- _What is expected_
Retype every row below word for word, keeping each line unchanged.

Rows drawn from a dataset
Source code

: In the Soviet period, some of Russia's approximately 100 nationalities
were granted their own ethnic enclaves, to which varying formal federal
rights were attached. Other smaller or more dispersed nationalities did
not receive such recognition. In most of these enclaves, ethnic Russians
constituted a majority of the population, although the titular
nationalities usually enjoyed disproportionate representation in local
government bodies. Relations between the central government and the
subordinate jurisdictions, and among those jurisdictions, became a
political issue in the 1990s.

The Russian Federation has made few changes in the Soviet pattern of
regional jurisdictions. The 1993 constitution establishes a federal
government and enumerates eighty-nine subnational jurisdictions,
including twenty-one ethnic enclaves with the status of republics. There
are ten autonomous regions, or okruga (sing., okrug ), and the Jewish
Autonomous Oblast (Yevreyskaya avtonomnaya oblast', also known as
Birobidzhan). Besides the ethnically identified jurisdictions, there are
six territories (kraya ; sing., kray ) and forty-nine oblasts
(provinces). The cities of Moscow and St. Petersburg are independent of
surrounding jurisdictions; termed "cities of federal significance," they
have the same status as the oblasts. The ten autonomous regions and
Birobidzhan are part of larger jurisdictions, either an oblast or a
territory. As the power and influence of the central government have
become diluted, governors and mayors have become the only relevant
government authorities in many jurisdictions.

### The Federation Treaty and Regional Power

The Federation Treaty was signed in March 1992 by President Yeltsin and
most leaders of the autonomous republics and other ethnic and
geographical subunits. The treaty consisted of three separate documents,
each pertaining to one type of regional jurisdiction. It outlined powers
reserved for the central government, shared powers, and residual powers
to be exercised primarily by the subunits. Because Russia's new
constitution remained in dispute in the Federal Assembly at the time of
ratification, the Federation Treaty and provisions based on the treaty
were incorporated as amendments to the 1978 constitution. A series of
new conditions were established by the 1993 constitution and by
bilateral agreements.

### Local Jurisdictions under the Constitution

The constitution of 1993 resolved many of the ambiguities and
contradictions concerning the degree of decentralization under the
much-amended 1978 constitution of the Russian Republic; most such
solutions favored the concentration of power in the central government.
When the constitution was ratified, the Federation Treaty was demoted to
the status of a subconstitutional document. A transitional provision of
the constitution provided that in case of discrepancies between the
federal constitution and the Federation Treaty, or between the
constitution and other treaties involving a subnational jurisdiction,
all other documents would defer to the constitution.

- _Response to the task_
Source code

: In the Soviet period, some of Russia's approximately 100 nationalities
were granted their own ethnic enclaves, to which varying formal federal
rights were attached. Other smaller or more dispersed nationalities did
not receive such recognition. In most of these enclaves, ethnic Russians
constituted a majority of the population, although the titular
nationalities usually enjoyed disproportionate representation in local
government bodies. Relations between the central government and the
subordinate jurisdictions, and among those jurisdictions, became a
political issue in the 1990s.

The Russian Federation has made few changes in the Soviet pattern of
regional jurisdictions. The 1993 constitution establishes a federal
government and enumerates eighty-nine subnational jurisdictions,
including twenty-one ethnic enclaves with the status of republics. There
are ten autonomous regions, or okruga (sing., okrug ), and the Jewish
Autonomous Oblast (Yevreyskaya avtonomnaya oblast', also known as
Birobidzhan). Besides the ethnically identified jurisdictions, there are
six territories (kraya ; sing., kray ) and forty-nine oblasts
(provinces). The cities of Moscow and St. Petersburg are independent of
surrounding jurisdictions; termed "cities of federal significance," they
have the same status as the oblasts. The ten autonomous regions and
Birobidzhan are part of larger jurisdictions, either an oblast or a
territory. As the power and influence of the central government have
become diluted, governors and mayors have become the only relevant
government authorities in many jurisdictions.

### The Federation Treaty and Regional Power

The Federation Treaty was signed in March 1992 by President Yeltsin and
most leaders of the autonomous republics and other ethnic and
geographical subunits. The treaty consisted of three separate documents,
each pertaining to one type of regional jurisdiction. It outlined powers
reserved for the central government, shared powers, and residual powers
to be exercised primarily by the subunits. Because Russia's new
constitution remained in dispute in the Federal Assembly at the time of
ratification, the Federation Treaty and provisions based on the treaty
were incorporated as amendments to the 1978 constitution. A series of
new conditions were established by the 1993 constitution and by
bilateral agreements.

### Local Jurisdictions under the Constitution

The constitution of 1993 resolved many of the ambiguities and
contradictions concerning the degree of decentralization under the
much-amended 1978 constitution of the Russian Republic; most such
solutions favored the concentration of power in the central government.
When the constitution was ratified, the Federation Treaty was demoted to
the status of a subconstitutional document. A transitional provision of
the constitution provided that in case of discrepancies between the
federal constitution and the Federation Treaty, or between the
constitution and other treaties involving a subnational jurisdiction,
all other documents would defer to the constitution.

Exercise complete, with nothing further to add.